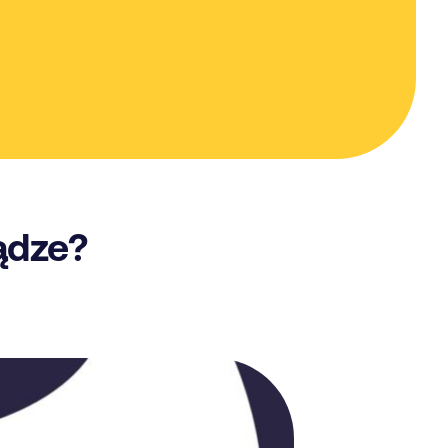
ądze?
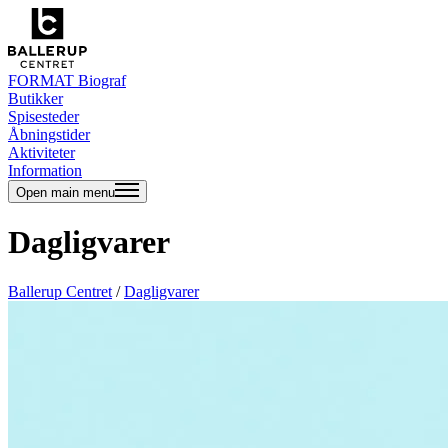
FORMAT Biograf
Butikker
Spisesteder
Åbningstider
Aktiviteter
Information
Open main menu
Dagligvarer
Ballerup Centret
/
Dagligvarer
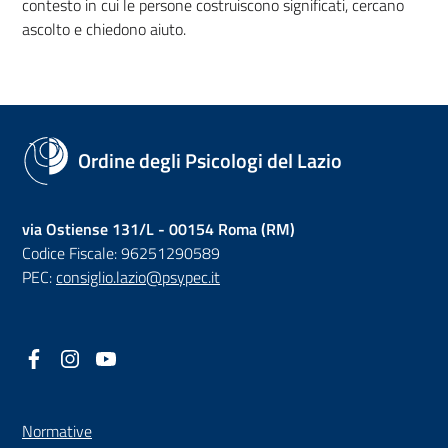
contesto in cui le persone costruiscono significati, cercano
ascolto e chiedono aiuto.
Ordine degli Psicologi del Lazio
via Ostiense 131/L - 00154 Roma (RM)
Codice Fiscale: 96251290589
PEC:
consiglio.lazio@psypec.it
Facebook
(nuova scheda - new tab)
Instagram
(nuova scheda - new tab)
YouTube
(nuova scheda - new tab)
Normative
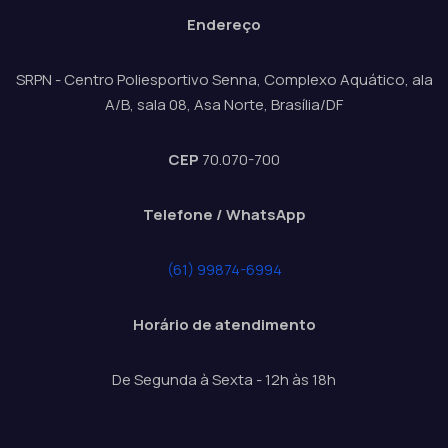
Endereço
SRPN - Centro Poliesportivo Senna, Complexo Aquático, ala
A/B, sala 08, Asa Norte, Brasília/DF
CEP
70.070-700
Telefone / WhatsApp
(61) 99874-6994
Horário de atendimento
De Segunda à Sexta - 12h às 18h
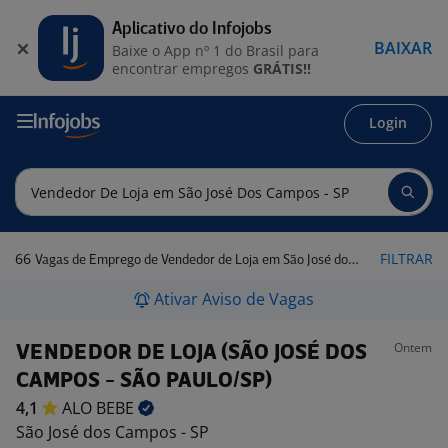
Aplicativo do Infojobs
BAIXAR
Baixe o App nº 1 do Brasil para
encontrar empregos
GRÁTIS!!
Login
66
FILTRAR
Vagas de Emprego de Vendedor de Loja em São José dos Campos - SP
Ativar Aviso de Vagas
Ontem
VENDEDOR DE LOJA (SÃO JOSÉ DOS
CAMPOS - SÃO PAULO/SP)
4,1
ALO
BEBE
São José dos Campos - SP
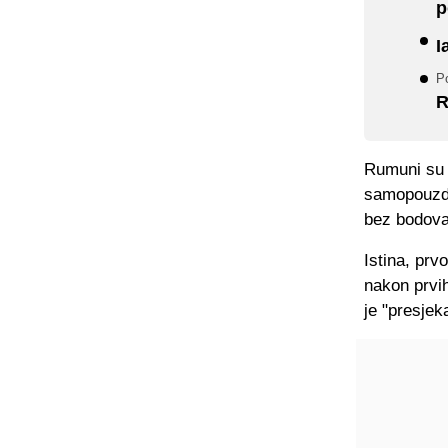
p
I
Po
R
Rumuni su b
samopouzdanj
bez bodova
Istina, prv
nakon prvi
je "presjek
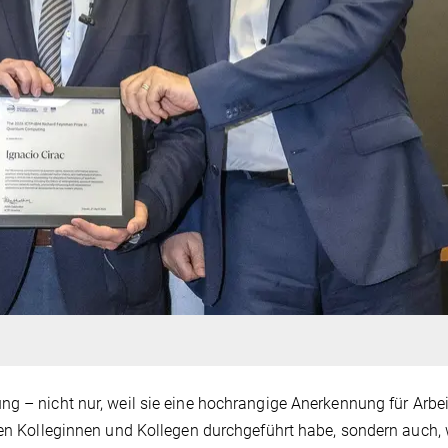
nung
–
nicht nur, weil sie eine hochrangige Anerkennung für Arbe
gen Kolleginnen und Kollegen durchgeführt habe, sondern auch, w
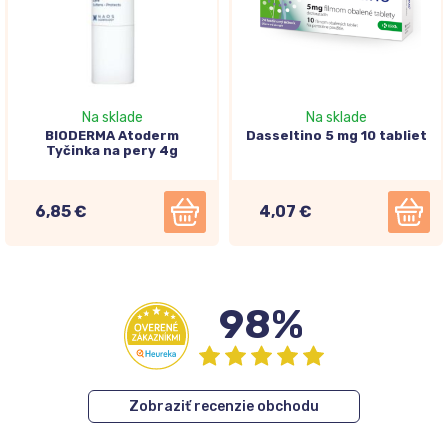
Na sklade
Na sklade
BIODERMA Atoderm
Dasseltino 5 mg 10 tabliet
Tyčinka na pery 4g
6,85 €
4,07 €
98%
Zobraziť recenzie obchodu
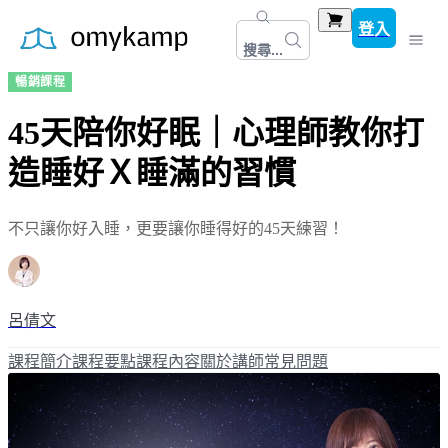
登入
搜尋...
暢銷課程
45天陪你好眠｜心理師教你打
造睡好Ｘ睡滿的習慣
不只讓你好入睡，更要讓你睡得好的45天練習！
呂倩文
課程簡介
課程要點
課程內容
關於講師
常見問題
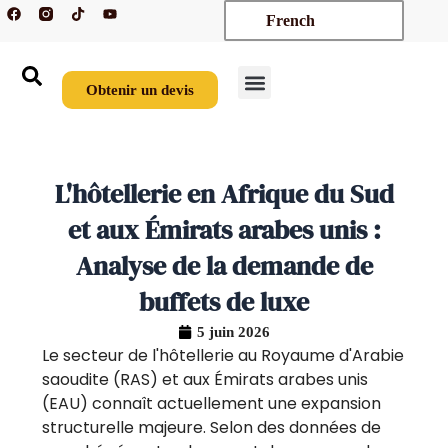
F
T
Y
Aller
French
a
i
o
c
k
u
au
e
t
t
contenu
b
o
u
o
k
b
o
e
Obtenir un devis
k
Nouveaux arrivages
Sur mesure
À propos de nous
Nous contacter
L'hôtellerie en Afrique du Sud
et aux Émirats arabes unis :
Analyse de la demande de
buffets de luxe
5 juin 2026
Le secteur de l'hôtellerie au Royaume d'Arabie
saoudite (RAS) et aux Émirats arabes unis
(EAU) connaît actuellement une expansion
structurelle majeure. Selon des données de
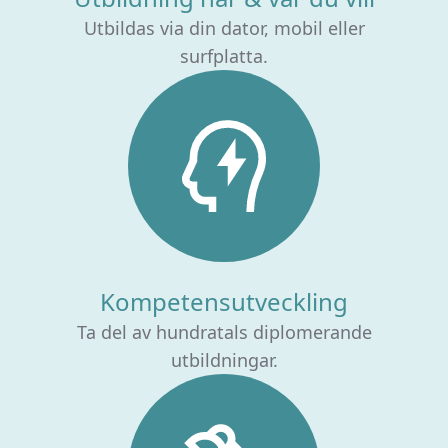
Utbildas via din dator, mobil eller
surfplatta.
Kompetensutveckling
Ta del av hundratals diplomerande
utbildningar.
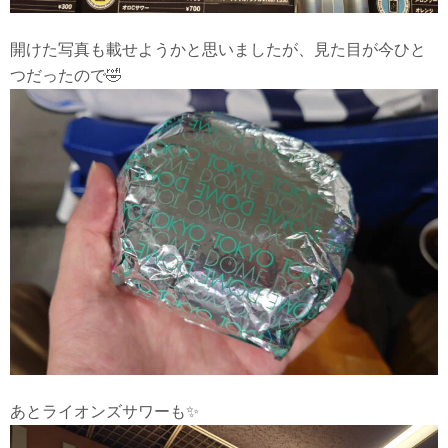
開けた写真も載せようかと思いましたが、見た目が今ひと
つだったので🤣
あとライオンズサワーも✨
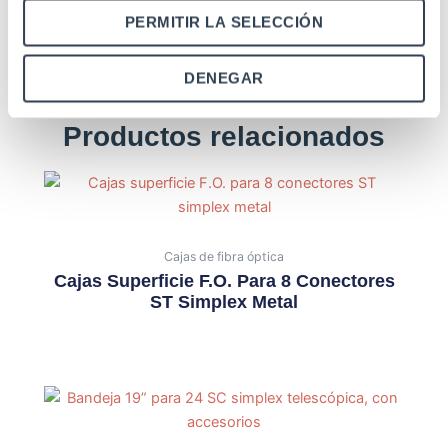
PERMITIR LA SELECCIÓN
DENEGAR
Productos relacionados
Cajas de fibra óptica
Cajas Superficie F.O. Para 8 Conectores
ST Simplex Metal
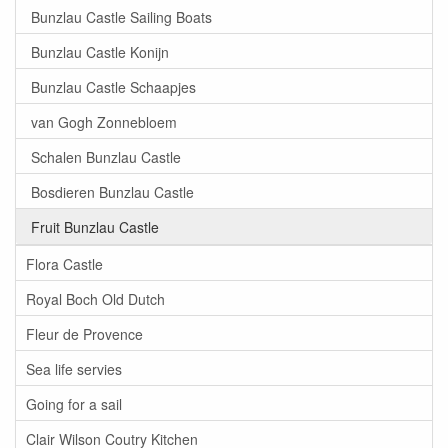
Bunzlau Castle Sailing Boats
Bunzlau Castle Konijn
Bunzlau Castle Schaapjes
van Gogh Zonnebloem
Schalen Bunzlau Castle
Bosdieren Bunzlau Castle
Fruit Bunzlau Castle
Flora Castle
Royal Boch Old Dutch
Fleur de Provence
Sea life servies
Going for a sail
Clair Wilson Coutry Kitchen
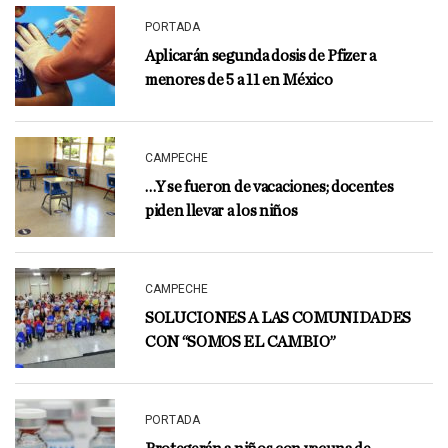
PORTADA
Aplicarán segunda dosis de Pfizer a
menores de 5 a 11 en México
CAMPECHE
…Y se fueron de vacaciones; docentes
piden llevar a los niños
CAMPECHE
SOLUCIONES A LAS COMUNIDADES
CON “SOMOS EL CAMBIO”
PORTADA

_ _ _ _ _

> **About this task**
How many lines in the listing contain the string "Bunzlau"? Case counts, so match capital and small letters exactly, and give only the number.

> **Worked solution**
6